DATA SHOWN:
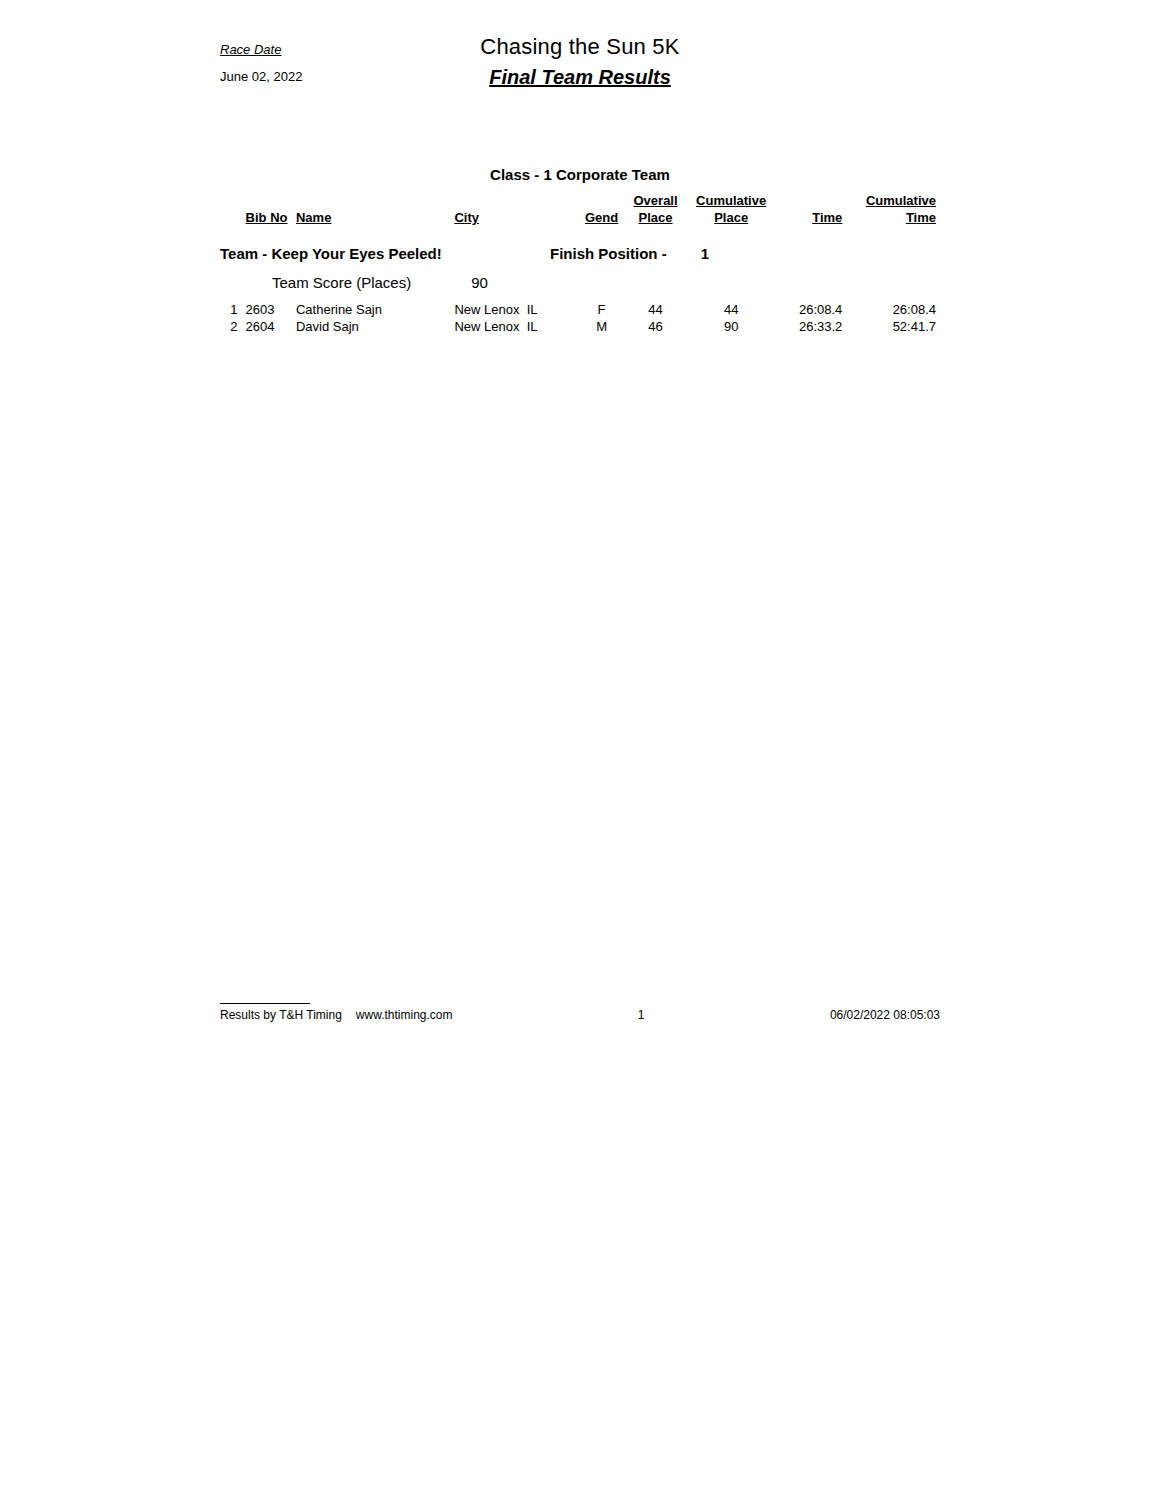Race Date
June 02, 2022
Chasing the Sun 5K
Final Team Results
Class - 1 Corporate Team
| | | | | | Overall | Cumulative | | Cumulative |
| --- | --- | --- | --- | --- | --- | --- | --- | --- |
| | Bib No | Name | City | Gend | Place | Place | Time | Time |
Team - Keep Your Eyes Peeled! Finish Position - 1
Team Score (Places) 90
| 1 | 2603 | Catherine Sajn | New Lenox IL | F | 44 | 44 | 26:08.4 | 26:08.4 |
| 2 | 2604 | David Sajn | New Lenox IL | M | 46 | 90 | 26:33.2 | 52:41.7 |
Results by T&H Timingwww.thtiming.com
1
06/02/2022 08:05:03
* * *
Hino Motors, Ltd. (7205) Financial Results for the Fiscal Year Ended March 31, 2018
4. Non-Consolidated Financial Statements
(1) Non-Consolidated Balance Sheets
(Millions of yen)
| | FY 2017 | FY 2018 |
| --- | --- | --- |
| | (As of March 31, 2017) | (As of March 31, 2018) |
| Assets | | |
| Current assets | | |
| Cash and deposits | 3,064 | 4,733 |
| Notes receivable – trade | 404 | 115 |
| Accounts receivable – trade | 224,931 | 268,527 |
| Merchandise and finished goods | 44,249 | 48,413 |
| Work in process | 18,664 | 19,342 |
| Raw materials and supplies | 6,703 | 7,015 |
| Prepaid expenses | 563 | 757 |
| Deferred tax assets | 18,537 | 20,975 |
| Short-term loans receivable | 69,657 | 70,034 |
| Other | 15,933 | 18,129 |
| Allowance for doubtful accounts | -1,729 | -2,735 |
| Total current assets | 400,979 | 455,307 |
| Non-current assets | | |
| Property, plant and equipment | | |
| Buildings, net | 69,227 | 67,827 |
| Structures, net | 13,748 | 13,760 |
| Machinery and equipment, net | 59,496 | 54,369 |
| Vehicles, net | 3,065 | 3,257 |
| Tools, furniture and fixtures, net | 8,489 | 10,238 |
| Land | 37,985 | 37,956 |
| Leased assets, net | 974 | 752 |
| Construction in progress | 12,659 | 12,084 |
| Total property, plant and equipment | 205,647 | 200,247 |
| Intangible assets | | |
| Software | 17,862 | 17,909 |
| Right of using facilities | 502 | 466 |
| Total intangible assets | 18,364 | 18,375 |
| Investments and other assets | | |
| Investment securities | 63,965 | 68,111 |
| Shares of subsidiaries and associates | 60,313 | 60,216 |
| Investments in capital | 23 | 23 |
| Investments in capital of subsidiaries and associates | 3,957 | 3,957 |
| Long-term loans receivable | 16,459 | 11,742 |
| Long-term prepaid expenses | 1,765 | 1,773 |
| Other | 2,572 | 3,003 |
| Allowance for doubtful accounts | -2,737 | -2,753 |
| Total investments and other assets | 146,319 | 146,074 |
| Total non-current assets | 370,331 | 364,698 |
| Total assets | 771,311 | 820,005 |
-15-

WHAT IS REQUIRED: Looking at the entries above, state the number of lines that contain "Consolidated" and add nothing more.

ANSWER SECTION: 2